The free to play game League of Legends made over 1.75 billion US dollars in revenue in 2020. How does a “free” game make that much money? Microtransactions.
With the pandemic forcing teens to stay home, 80% of teens are spending even more time playing games. A survey of twenty British Columbia teenagers found that 79% of them have spent over $100 dollars in microtransactions on a single game, with a couple of students spending around $600.
Microtransactions are a business model where the user spends small amounts of money to purchase virtual items. Microtransactions are appearing in every game, from $80-titles like Call of Duty, FIFA, and NBA2K, to free titles like League of Legends, Valorant, and Apex Legends. Professionals believe that microtransactions might negatively affect the child’s spending habits and lead them into debt.

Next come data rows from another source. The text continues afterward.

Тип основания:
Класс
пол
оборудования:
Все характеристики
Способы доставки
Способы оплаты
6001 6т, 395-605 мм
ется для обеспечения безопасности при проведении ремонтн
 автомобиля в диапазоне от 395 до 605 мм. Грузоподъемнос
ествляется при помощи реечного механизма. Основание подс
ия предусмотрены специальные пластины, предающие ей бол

Many young gamers who spoke to 8forty see the appeal of buying an in-game cosmetic to either look cool or distinguish themselves from basic beginning players.
Only 33% of survey participants believed their spending habits were unhealthy, but 44% of survey participants said they are impulsive buyers.

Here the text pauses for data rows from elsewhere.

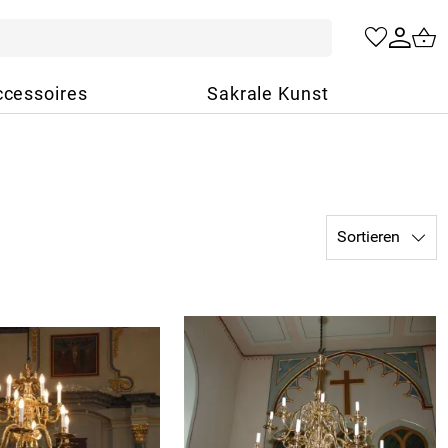
cessoires
Sakrale Kunst
Sortieren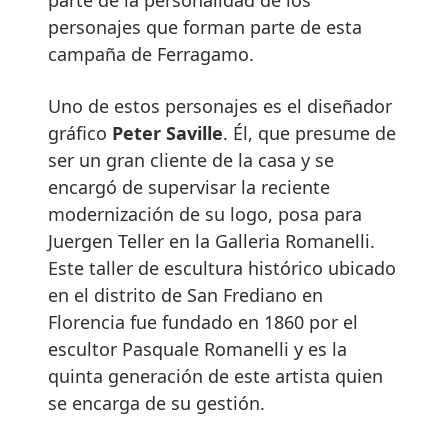
parte de la personalidad de los
personajes que forman parte de esta
campaña de Ferragamo.
Uno de estos personajes es el diseñador
gráfico
Peter Saville
. Él, que presume de
ser un gran cliente de la casa y se
encargó de supervisar la reciente
modernización de su logo, posa para
Juergen Teller en la Galleria Romanelli.
Este taller de escultura histórico ubicado
en el distrito de San Frediano en
Florencia fue fundado en 1860 por el
escultor Pasquale Romanelli y es la
quinta generación de este artista quien
se encarga de su gestión.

“The money I spent on Valorant slowly built up as more skins were released,” 15-year-old Ray Lam said. The 10th grade student at Vantech High School says his spending habits often lead to regret. “Realistically I think to myself wow that’s a nice skin I’m going to buy it, then maybe a day after I think to myself why did I buy this.”
As of today, Lam has spent around $1200 on Valorant.

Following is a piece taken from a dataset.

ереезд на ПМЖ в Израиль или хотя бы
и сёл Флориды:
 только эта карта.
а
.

Lam explained that his spending streak started with the “small purchase of the battle pass.” Overtime he “started buying more expensive items” like item bundles which go for around $140. This was when Lam realized he was broke so he started “spending from his savings.”
Lam doesn’t feel positive about spending so much money on a single game. “I feel very very depressed, and I wish I can go back and stop myself.”
Edwin a 10th-grade student of Vantech couldn’t name a price when asked how much he spent because “spent too much money on games.”
Like Lam, his purchases often leave him feeling regretful. “I feel satisfied for a minute” but afterwards, he says, “I feel in pain from spending so much on Valorant that I could had spent on food.”
Despite those feelings, Edwin’s behaviour hasn’t changed. “I’m probably going to buy another skin when the shop resets later today.”
We asked Aaron, a 10th grade student of a Burnaby school about why he decided to buy a $30 Pathfinder skin. He responded with “because I am a Pathfinder main, and I had to get the limited time event skin.”
Aaron says his purchases often make him feel good.
“When I’m interested in a game and I find a cool skin that I like, I tend to spend money and buy the skin. I end up spending a lot of money on the game and I feel like this is the best investment that I ever made. I feel like I’m better then everyone and cooler than everyone else. I still feel good but once I lose interest in the game, I start to regret my decision on buying the skins that I can’t use anymore,” Aaron said.